# About this task
For the records below, copy exactly the span that begins at the line containing "pillow box <box>454,134,613,264</box>" and stops after the line containing "Use a compact", minus any pictures.

# Supplied data
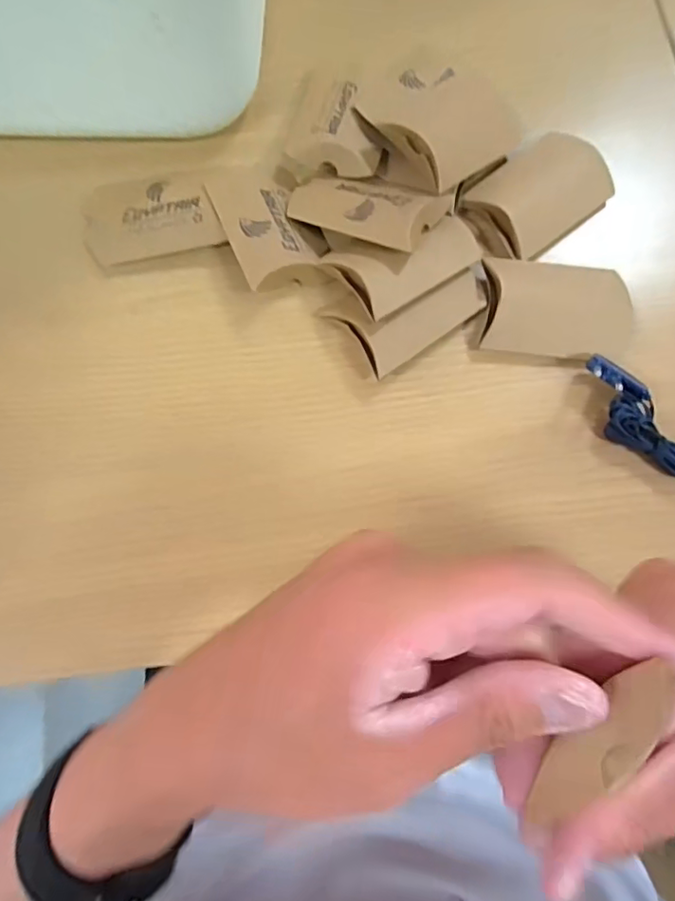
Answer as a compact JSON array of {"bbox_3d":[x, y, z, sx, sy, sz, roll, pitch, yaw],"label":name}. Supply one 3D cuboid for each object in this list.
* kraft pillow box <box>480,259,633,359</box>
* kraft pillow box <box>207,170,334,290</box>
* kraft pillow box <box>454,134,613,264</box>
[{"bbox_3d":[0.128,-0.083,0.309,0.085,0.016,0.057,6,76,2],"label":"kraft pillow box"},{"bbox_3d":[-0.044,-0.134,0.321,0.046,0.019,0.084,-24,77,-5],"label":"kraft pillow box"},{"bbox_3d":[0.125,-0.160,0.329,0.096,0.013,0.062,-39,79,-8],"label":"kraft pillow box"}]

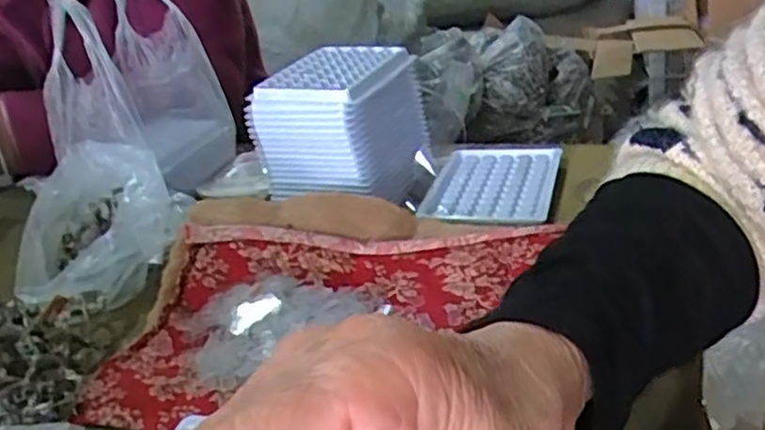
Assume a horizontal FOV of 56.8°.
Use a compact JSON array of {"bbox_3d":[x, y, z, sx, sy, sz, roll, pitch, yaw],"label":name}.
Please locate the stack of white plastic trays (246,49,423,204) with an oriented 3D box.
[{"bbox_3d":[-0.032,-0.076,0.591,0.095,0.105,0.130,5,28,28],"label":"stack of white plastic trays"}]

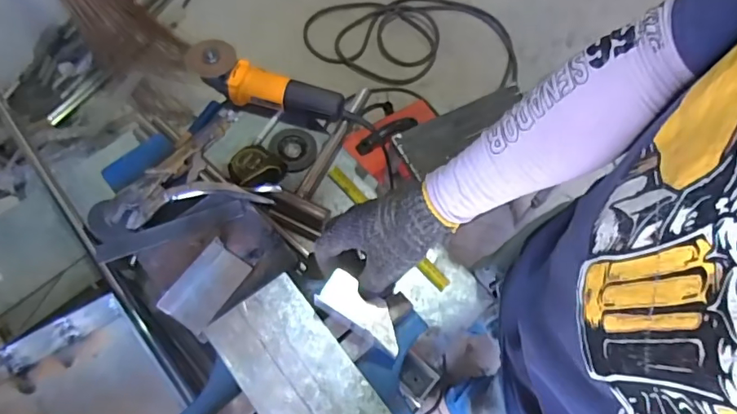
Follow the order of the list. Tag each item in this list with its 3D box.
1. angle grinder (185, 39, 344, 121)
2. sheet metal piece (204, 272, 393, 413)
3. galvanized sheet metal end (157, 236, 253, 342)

# Completed task
* kraft pillow box <box>454,134,613,264</box>
[{"bbox_3d":[0.128,-0.083,0.309,0.085,0.016,0.057,6,76,2],"label":"kraft pillow box"},{"bbox_3d":[-0.044,-0.134,0.321,0.046,0.019,0.084,-24,77,-5],"label":"kraft pillow box"},{"bbox_3d":[0.125,-0.160,0.329,0.096,0.013,0.062,-39,79,-8],"label":"kraft pillow box"}]

Assume a horizontal FOV of 56.8°.
Use a compact JSON array of {"bbox_3d":[x, y, z, sx, sy, sz, roll, pitch, yaw],"label":name}.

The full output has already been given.